Demand for 68-GA dotatate injections (NETSPOT) has grown since the approval of E&Z’s generators in 2016, with imaging providers seeking them for the treatment of adult and pediatric patients with neuroendocrine tumors, due to their patient-friendly regimen as an injection, ability to reduce imaging exams to approximately three hours, and their coverage by payors. The substance is the diagnostic half of a theranostics paring that enables tumor diagnosis on PET scans. It's companion drug, Lu-177 dotatate (Leutathera), fulfills the therapeutic part by allowing targeting of tumors.
But the long wait times for E&Z generators and their expiration in one year (or upon hitting its 400-elution limit) have forced distributors to implement self-imposed blackouts for NETSPOT doses, creating insufficient supplies and delaying procedures. While E&Z plans to expand production with the construction of a new facility, manufacturing is not slated to commence there until mid-2019.
IRE ELiT has already begun production on the first of its Galli Eo generators to move the product to market as fast as possible and help alleviate the shortage.

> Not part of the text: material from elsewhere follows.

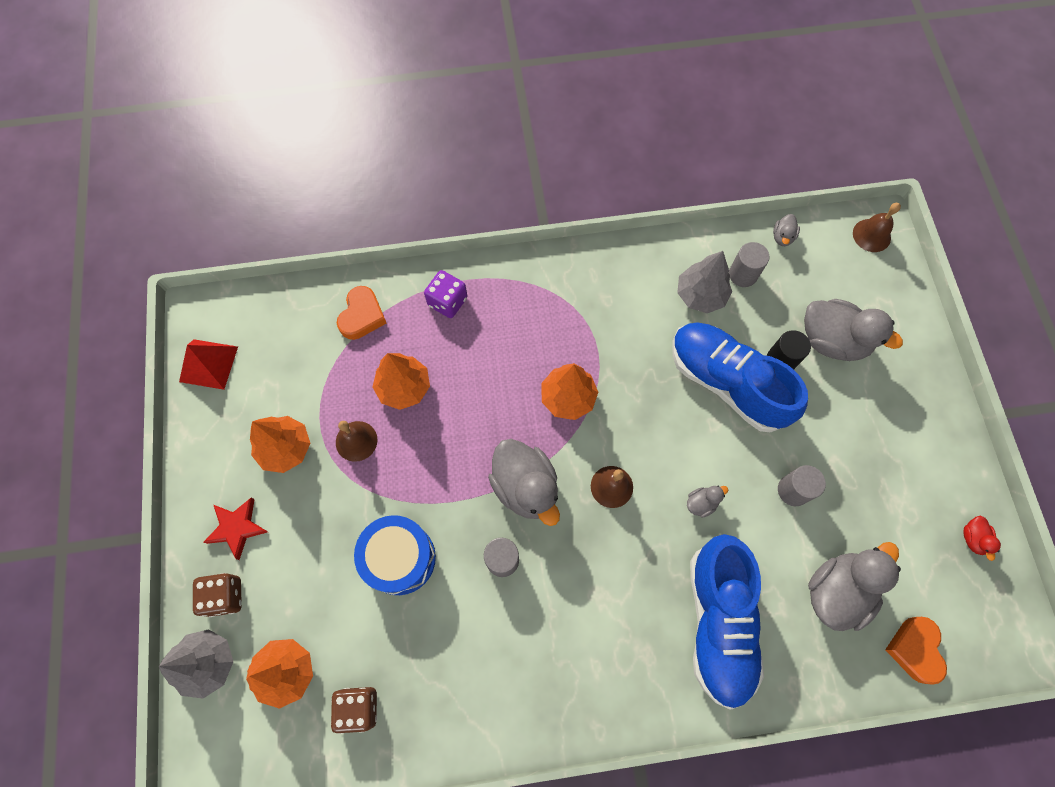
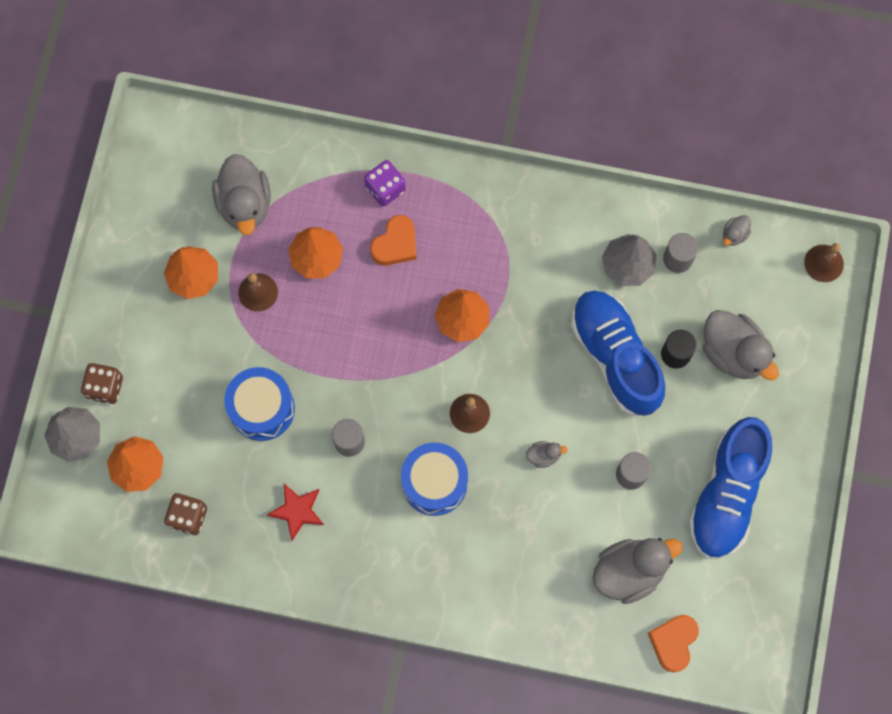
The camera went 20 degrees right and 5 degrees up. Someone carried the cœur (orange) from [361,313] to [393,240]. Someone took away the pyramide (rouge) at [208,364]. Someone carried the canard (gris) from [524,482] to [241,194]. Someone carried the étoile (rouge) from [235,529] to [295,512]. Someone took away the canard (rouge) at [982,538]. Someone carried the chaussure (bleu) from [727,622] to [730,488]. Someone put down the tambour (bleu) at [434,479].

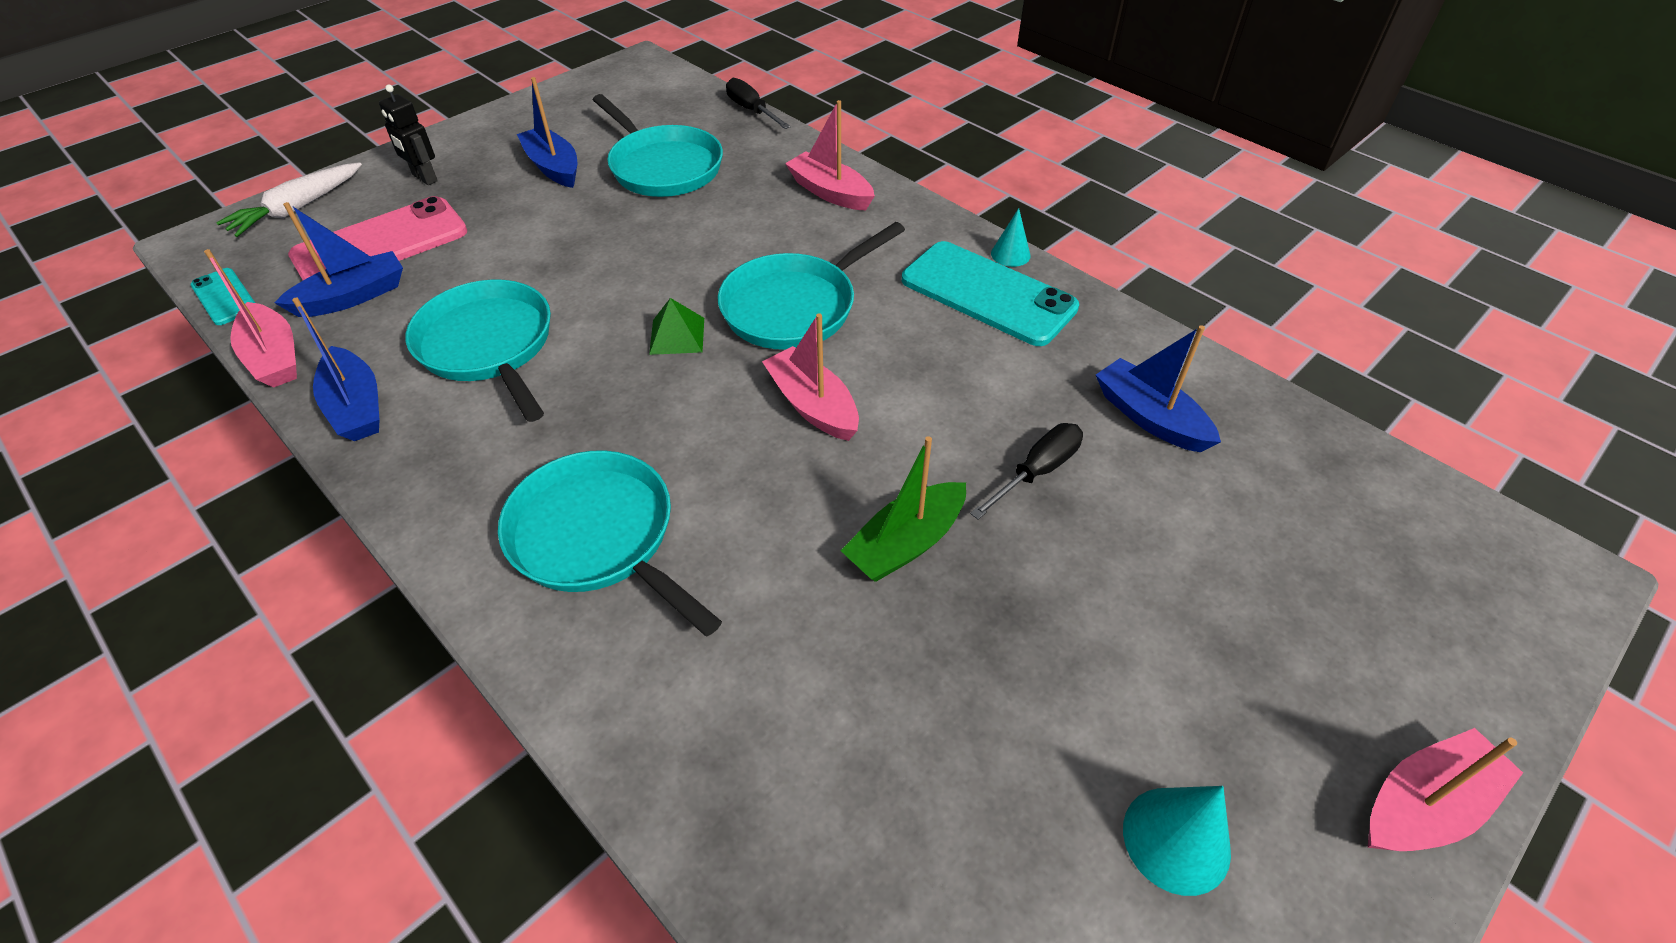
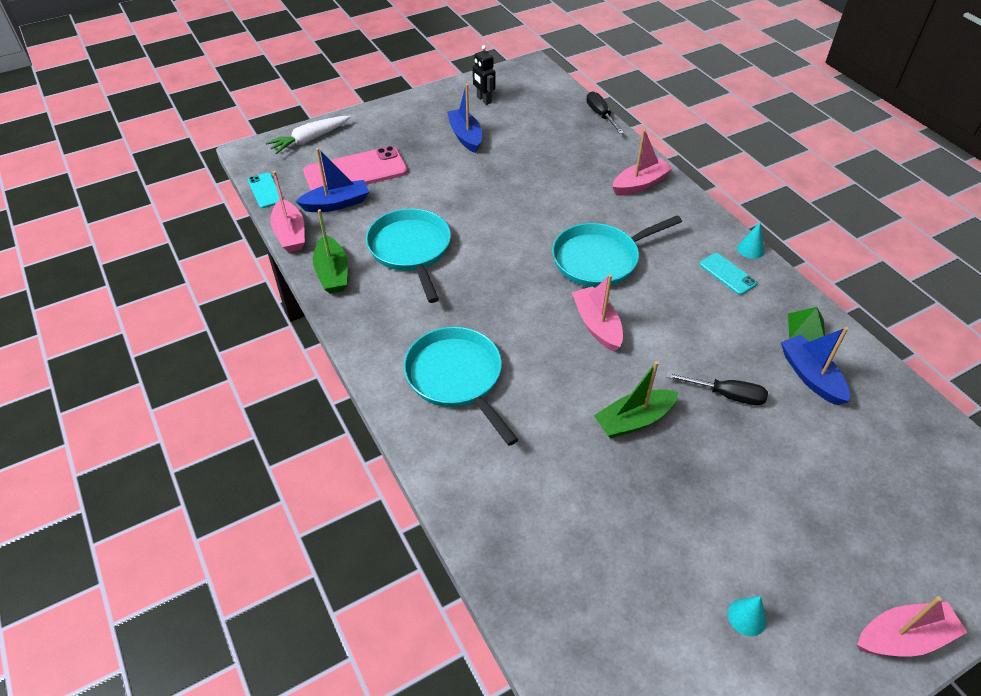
The camera went 15 degrees right and 0 degrees up. Someone carried the robot (noir) from [408,134] to [483,75]. Someone took away the poêle (turquoise) at [658,145]. Someone rotated the bateau (rose) at [830,155] by 90 degrees clockwise. Someone scaled the téléphone (turquoise) at [990,293] by 0.51. Someone repainted the bateau (bleu) at [335,369], which became the bateau (vert) at [330,251]. Someone carried the pyramide (vert) from [676,326] to [806,324]. Someone rotated the tournevis (noir) at [1026,471] by 45 degrees clockwise. Someone scaled the cône (turquoise) at [1177,841] by 0.64.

Prior to its clearance, the Society of Nuclear Medicine and Molecular Imaging (SNMMI) called for deployment of the IRE ELiT generators to be approved
, as one of three proposed solutions for tackling the shortage.
It also proposed placing a temporary exemption to the 400-elution limit of generators almost immediately, and for the use of cyclotron-generated gallium with an acqueous target to increase production at mostly academic sites for the next three to six months to relieve the need for a GMP-grade generator in particular locations.
Another aspect is raising awareness and educating radiopharmacies about these generators and how they can apply for the appropriate licensure status with the Nuclear Regulatory Commission and applicable state regulatory bodies to obtain and use them.
“The market is demanding quick access, but the licensing process, focused primarily on public safety, can take time to address with new technology, and timing may vary between different jurisdictions,” he said. “When regulators seek feedback from their licensed stakeholders, Cardinal Health offers its experience and expertise to encourage discussions on comprehensive and efficient regulatory procedures, with standardization and consistency across the different regulatory bodies, when possible.”
The NETSPOT scan is required for the administration of Lutathera, the only therapeutic for treating neuroendocrine tumors. The U.S. Advanced Accelerator Applications (AAA) has rapidly adopted NETSPOT, expanding the network of pharmacies distributing it and raising demand for it among imaging providers to 500 as of June 2018.
Distribution of the generators is expected to begin prior to the end of 2018.